Published:Wednesday | July 31, 2019 | 12:26 AMErica Virtue/Senior Gleaner Writer

The majority of the People’s National Party (PNP) delegates who will vote in the September 7 presidential poll will come from the party’s groups islandwide and its National Executive Council (NEC).

The NEC, which is the PNP’s highest decision-making body outside of annual conference, will provide nearly 350 delegates for the run-off in which the incumbent, Dr Peter Phillips, will face off with Peter Bunting.

PNP General Secretary Julian Robinson explained that a ‘recognised constituency’ is entitled to two NEC members, and one from each unrecognised constituency.

“To be a recognised constituency, you need a minimum of 20 groups, plus a Youth Organisation and Women’s Movement group,” Robinson said yesterday. “Constituencies are not allowed to have more groups than the number of polling divisions, and where such breaches occur, the party will take the necessary action to correct them. It is a new rule, and there are some constituencies in breach and they are working to bring it back in line to the number of polling divisions.”

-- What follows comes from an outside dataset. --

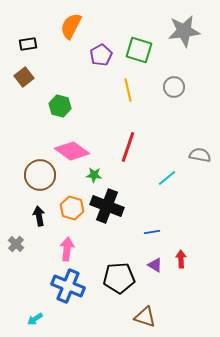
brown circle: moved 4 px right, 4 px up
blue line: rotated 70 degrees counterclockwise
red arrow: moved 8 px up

“Each recognised group with 10-19 members is entitled to one delegate. A group with 20 or more is entitled to two delegates,” Deputy General Secretary Senator Wensworth Skeffery explained.

According to Skeffery, party groups, which are named in the PNP constitution, must be operational for a minimum of seven months to be recognised, and must be in good financial standing, and hold annual conferences before August. The party’s national annual conference is held on the third weekend of September each year.

The party structure is also divided into six regions, with one delegate per constituency.

“For example, in the party’s Region Five, there are eight constituencies. That region is entitled to no more than eight delegates. Depending on the state of a constituency, in a particular region, no delegate may be chosen. So all eight delegates may come from one constituency,” Skeffery explained.

AFFILIATE GROUPS

PNP affiliates such as the National Workers’ Union (NWU) and the youth/adult professional arm The Patriots are also among the main source of delegates, he pointed out.

The Granville Valentine-led NWU provides at least 50 delegates, the Patriots 30, and councillors who are not NEC members are automatic delegates.

The party has no say in who are delegates from affiliates.

There has been some furore over the selection of NWU delegates ahead of the upcoming internal leadership battle. An NWU representative yesterday told The Gleaner that delegates from that body have been selected using the same process employed for more than 25 years.

The union’s selection criteria specify that a delegate has to be a Comrade, a fully paid-up member of the party, a member of the NWU, or a worker representative who “adds value to the union and its work”.

It was not immediately clear how the Patriots select its delegates, as the head of the body could not be reached yesterday.

Some 2,800 delegates will select the party president at the September 7 special delegates’ conference.